The NJ tree we generated enabled us to gain a better understanding of the genetic relationships among individual Tokara horses and can potentially contribute important information for breeding management. For example, analysis of the NJ tree data may enable us to identify horses that are genetically different from each other and indicate those horses that could be moved from one subpopulation to another in an effort to maintain/enhance genetic diversity.

The gender ratio was almost equal in all populations (Tables 1 and 2), while almost all the Tokara horses were allowed to graze outside. Therefore, it is considered that the current breeding management may be suitable for Tokara horses in each area. However, as subgrouping was observed among breeding areas (Figs. 3 and 4), it may be necessary to review the breeding management by considering all the Tokara horses as one breed.

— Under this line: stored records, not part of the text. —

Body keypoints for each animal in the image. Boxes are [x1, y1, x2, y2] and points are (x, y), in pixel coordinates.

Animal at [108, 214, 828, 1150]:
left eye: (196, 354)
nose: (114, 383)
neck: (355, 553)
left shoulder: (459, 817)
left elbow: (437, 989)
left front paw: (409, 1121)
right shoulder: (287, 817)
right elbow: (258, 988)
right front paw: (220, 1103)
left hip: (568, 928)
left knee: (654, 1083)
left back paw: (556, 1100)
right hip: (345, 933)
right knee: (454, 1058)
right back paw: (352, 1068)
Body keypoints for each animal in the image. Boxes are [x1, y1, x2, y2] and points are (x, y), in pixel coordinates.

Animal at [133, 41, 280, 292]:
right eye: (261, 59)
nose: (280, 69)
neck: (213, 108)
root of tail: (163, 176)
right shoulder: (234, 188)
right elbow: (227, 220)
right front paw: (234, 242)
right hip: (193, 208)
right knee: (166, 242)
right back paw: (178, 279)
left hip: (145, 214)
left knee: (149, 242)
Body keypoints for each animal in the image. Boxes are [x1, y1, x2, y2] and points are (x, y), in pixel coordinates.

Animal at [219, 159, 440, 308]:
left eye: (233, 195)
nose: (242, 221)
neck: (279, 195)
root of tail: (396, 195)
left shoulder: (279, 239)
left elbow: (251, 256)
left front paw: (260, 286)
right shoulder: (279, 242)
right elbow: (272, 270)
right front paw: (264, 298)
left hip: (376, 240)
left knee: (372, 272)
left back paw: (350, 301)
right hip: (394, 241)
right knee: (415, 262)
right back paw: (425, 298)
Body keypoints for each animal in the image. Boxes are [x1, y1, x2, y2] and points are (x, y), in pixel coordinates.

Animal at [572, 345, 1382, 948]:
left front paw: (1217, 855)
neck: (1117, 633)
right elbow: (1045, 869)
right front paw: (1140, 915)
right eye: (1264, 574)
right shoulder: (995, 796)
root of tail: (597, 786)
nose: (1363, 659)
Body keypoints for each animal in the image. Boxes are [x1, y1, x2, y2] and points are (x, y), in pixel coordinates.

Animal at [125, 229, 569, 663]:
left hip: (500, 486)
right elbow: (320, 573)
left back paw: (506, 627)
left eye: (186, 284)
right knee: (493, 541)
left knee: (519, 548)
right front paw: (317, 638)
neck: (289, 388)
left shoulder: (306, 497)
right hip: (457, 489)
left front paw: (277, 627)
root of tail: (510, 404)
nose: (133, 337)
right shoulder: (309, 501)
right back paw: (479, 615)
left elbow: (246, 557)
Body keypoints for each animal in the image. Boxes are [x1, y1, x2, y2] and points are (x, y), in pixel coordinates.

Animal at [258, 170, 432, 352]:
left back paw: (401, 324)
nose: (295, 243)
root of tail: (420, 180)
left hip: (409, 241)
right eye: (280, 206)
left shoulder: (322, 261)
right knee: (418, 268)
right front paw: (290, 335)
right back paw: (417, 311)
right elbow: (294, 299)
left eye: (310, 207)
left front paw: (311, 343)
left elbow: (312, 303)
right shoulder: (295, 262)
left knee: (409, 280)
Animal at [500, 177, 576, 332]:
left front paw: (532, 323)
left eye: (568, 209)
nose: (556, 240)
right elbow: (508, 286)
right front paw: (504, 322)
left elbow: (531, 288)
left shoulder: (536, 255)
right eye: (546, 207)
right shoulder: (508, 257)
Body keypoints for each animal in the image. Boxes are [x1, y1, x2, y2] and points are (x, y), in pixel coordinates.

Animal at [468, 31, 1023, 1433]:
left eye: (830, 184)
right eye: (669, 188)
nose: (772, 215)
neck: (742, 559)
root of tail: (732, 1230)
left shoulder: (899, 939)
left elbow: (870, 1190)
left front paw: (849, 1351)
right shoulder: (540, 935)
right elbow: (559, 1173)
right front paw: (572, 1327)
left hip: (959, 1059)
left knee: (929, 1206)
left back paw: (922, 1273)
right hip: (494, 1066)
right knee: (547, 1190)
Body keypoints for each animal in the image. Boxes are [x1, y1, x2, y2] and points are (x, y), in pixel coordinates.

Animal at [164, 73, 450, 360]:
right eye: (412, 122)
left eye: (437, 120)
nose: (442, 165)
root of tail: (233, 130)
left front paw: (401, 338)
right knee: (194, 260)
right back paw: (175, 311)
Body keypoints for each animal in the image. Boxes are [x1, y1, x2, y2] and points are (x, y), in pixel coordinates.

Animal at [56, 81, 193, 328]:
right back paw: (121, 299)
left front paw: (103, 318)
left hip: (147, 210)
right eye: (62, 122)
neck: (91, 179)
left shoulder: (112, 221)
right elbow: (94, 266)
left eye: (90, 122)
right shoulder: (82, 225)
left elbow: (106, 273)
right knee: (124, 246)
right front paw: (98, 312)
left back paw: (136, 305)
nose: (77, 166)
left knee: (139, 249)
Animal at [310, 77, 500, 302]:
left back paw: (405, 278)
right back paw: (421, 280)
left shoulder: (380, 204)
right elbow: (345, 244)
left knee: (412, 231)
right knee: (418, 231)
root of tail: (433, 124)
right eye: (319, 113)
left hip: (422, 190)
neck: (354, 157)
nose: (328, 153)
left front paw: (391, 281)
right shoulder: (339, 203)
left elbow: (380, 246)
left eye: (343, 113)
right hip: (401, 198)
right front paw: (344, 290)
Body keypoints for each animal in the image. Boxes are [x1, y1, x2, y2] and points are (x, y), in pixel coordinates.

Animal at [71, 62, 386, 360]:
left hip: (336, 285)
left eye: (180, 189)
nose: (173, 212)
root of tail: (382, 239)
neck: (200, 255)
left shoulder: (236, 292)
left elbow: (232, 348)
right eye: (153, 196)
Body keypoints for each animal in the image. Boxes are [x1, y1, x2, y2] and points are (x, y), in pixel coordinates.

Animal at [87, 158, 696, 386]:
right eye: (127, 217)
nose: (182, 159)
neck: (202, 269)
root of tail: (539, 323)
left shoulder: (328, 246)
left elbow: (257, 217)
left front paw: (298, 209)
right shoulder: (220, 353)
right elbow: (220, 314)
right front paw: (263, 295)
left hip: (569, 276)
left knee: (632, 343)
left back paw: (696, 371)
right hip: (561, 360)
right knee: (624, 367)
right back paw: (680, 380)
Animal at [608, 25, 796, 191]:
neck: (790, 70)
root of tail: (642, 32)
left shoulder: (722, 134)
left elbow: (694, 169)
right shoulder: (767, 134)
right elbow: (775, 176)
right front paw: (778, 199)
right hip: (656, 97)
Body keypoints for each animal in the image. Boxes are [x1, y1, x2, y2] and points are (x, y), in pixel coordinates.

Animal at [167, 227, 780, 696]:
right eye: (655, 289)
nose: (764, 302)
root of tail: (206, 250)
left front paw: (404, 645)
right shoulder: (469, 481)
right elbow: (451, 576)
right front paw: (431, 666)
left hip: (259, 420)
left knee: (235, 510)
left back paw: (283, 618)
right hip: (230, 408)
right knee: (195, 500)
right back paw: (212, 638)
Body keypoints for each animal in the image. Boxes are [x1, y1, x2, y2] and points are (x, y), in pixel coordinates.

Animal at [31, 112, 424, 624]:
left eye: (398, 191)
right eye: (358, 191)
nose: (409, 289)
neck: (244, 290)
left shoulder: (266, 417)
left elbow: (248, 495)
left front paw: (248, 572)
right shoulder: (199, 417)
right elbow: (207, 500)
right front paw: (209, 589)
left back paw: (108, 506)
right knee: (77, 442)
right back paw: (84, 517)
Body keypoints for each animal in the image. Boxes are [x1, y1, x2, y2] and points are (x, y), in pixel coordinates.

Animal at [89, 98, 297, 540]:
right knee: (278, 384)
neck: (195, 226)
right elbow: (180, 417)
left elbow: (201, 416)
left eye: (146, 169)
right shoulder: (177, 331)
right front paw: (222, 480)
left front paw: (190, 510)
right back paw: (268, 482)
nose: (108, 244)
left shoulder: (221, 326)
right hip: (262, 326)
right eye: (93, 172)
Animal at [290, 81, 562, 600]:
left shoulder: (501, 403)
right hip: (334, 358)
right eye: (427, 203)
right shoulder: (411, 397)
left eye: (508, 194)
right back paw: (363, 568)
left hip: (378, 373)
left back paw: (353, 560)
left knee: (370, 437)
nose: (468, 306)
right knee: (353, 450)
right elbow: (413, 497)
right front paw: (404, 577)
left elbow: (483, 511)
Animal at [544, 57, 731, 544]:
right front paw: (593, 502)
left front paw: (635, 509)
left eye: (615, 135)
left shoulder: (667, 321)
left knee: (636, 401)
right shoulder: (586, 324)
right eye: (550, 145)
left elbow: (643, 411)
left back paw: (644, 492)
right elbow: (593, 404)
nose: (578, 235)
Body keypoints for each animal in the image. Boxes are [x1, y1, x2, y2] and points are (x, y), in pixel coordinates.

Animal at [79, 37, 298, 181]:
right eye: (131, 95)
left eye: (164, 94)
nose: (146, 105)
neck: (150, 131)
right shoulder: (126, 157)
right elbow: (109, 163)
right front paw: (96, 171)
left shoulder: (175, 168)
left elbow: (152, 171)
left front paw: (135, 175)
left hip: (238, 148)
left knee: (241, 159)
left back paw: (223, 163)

It is conceivable that breeding management for Tokara horses has been attempted at least once in the past, as one horse, No.6, was translocated from the Kaimondake to Nakanoshima group. Although there are no public records regarding the purpose of this translocation, and whether it was intentional or not, it represents a potentially effective example of the measures that can be used to maintain genetic diversity. Given that our genetic analyses succeeded in tracing this translocation event, they may contribute to future breeding plans for the Tokara horse.

In conclusion, the data obtained in the present study contribute to establishing the history of the Tokara horse population and will provide important information to support the future monitoring of population diversity and guide conservation measures for this endangered breed.